Creato il 26 novembre 2012 da Subarralliccu @subarralliccu
26 novembre 2012 · by Mirko Madau · in Facciamoci del Male. ·

A circa dodici ore dalla chiusura dei seggi, il risultato del primo turno delle primarie del centrosinistra non era ancora ufficiale.
A parte questo, i risultati ufficiosi ci dicono qualcos’altro?

1 – Le regole non hanno scoraggiato la partecipazione.
Ci si attesta sul livello d’affluenza delle primarie del solo Pd per eleggere il segretario nel 2009, il calo è quindi evidente, ma  gli oltre tre milioni di votanti, in tempi di forte antipolitica, non autorizzano connessioni azzardate fra questo calo e la presunta farraginosità delle regole (senza contare che non si può escludere che già nel 2009 furono molti gli elettori, per esempio, di SeL che comunque decisero di partecipare alle primarie, aperte, del Pd).

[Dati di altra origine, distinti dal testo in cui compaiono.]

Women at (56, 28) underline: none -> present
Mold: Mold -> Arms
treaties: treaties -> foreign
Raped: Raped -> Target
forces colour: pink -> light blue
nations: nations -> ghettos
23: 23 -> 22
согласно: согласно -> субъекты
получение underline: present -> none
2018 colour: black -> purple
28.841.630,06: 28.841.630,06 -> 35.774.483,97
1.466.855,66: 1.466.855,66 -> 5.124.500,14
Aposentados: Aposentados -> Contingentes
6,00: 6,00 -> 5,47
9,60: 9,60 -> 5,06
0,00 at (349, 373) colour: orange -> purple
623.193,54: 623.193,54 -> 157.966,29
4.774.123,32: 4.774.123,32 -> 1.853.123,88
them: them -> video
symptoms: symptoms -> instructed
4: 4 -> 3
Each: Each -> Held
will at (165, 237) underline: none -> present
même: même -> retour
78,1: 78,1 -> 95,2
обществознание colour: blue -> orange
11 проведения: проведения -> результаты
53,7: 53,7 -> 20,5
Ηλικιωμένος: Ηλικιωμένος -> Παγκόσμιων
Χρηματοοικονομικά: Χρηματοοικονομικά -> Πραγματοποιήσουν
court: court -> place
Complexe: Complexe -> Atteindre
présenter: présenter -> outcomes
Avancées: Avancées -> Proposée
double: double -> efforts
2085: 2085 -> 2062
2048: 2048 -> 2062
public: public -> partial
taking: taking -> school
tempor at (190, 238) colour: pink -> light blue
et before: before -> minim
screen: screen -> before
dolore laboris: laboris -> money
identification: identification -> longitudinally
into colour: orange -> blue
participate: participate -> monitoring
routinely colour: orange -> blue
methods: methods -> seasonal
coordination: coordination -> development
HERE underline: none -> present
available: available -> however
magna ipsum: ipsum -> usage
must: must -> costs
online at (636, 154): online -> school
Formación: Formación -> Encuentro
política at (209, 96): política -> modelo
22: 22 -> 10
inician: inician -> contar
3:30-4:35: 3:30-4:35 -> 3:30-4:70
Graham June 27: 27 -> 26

2 – La vittoria di Bersani va oltre il 45 per cento circa assegnatogli dal conteggio finale.
Poteva essere l’unico candidato del Pd, lo dicevano le regole del partito, e si è messo in gioco permettendo a Renzi di sfidarlo. Ha voluto il ballottaggio per garantire che il vincitore avesse una degna legittimazione popolare (senza questa scelta oggi avremmo già il vincitore e sarebbe lui, ma sarebbe un vincitore dimezzato). Partiva dalla posizione di svantaggio di chi in questi mesi si è sporcato le mani appoggiando non senza fatica e contraddizioni il governo Monti. Ha gestito una campagna elettorale complicata da leader che cerca di mettere insieme i pezzi di una coalizione abbastanza sgangherata, senza mai cedere allo scontro duro con quelli che poi saranno i suoi alleati, a partire da Renzi. Inoltre, la candidatura di Vendola ha sicuramente tolto più a lui che al suo principale sfidante.

3 – La sconfitta di Renzi va oltre il 35 per cento circa assegnatogli dal conteggio finale.
Per le esatte e contrarie ragioni per cui la vittoria di Bersani vale di più. E perché ancora una volta, alla prova dei fatti, la furia rottamatrice che recrimina la mancanza di spazi e possibiltà per i giovani, di idee e d’anagrafe, si scontra con un verdetto popolare che al “nuovo” preferisce il “vecchio”.
Inoltre, questa campagna elettorale ha evidenziato il suo scarso coraggio, perché pur non avendo granché da perdere (in fondo era lo sfidante), si è ben guardato dal mettere al centro del dibattito questioni elettoralmente a rischio, ma fondamentali per chi si presenta come innovatore del centrosinistra. La questione del rapporto incestuoso e deleterio fra il Pd e sindacati, in particolare fra il Pd e la Cgil, non è mai stata sfiorata, forse perché attaccare su questo punto mette a rischio qualche voto (ne sa qualcosa D’Alema): ma allora cosa c’è di innovativo? Dietro il rottamatore (poco o) niente.

4Di fronte a candidati forti del Pd, per gli altri lo spazio di manovra è pressoché nullo.
Nichi Vendola non ripete l’exploit di Massimo Zedda a Cagliari e Giuliano Pisapia a Milano perché il dibattito interno al Pd fra Renzi e Bersani oscura completamente, anche da un punto di vista mediatico ma non solo, il senso di una proposta più radicale, più di sinistra. L’unica arma in mano a Vendola, quella dei diritti civili, si dimostra ancora una volta spuntata, come già in passato ai tempi della candidatura di Ignazio Marino. Anche questo è un aspetto su cui riflettere: è forse il momento di interrogarsi non più e non solo sulle incertezze del centrosinistra su questi temi, quanto sull’attenzione di cui godono presso l’elettorato di centrosinistra.

5 – Le candidature di nicchia non servono a niente.
Al netto delle capacità individuali – soprattutto per quanto riguarda Tabacci – le candidature “ad nicchiam” ricevono risultati impalpabili. Stavolta è toccato a Tabacci e alla Puppato raccogliere le briciole, nel 2005 a Scalfarotto andò pure peggio.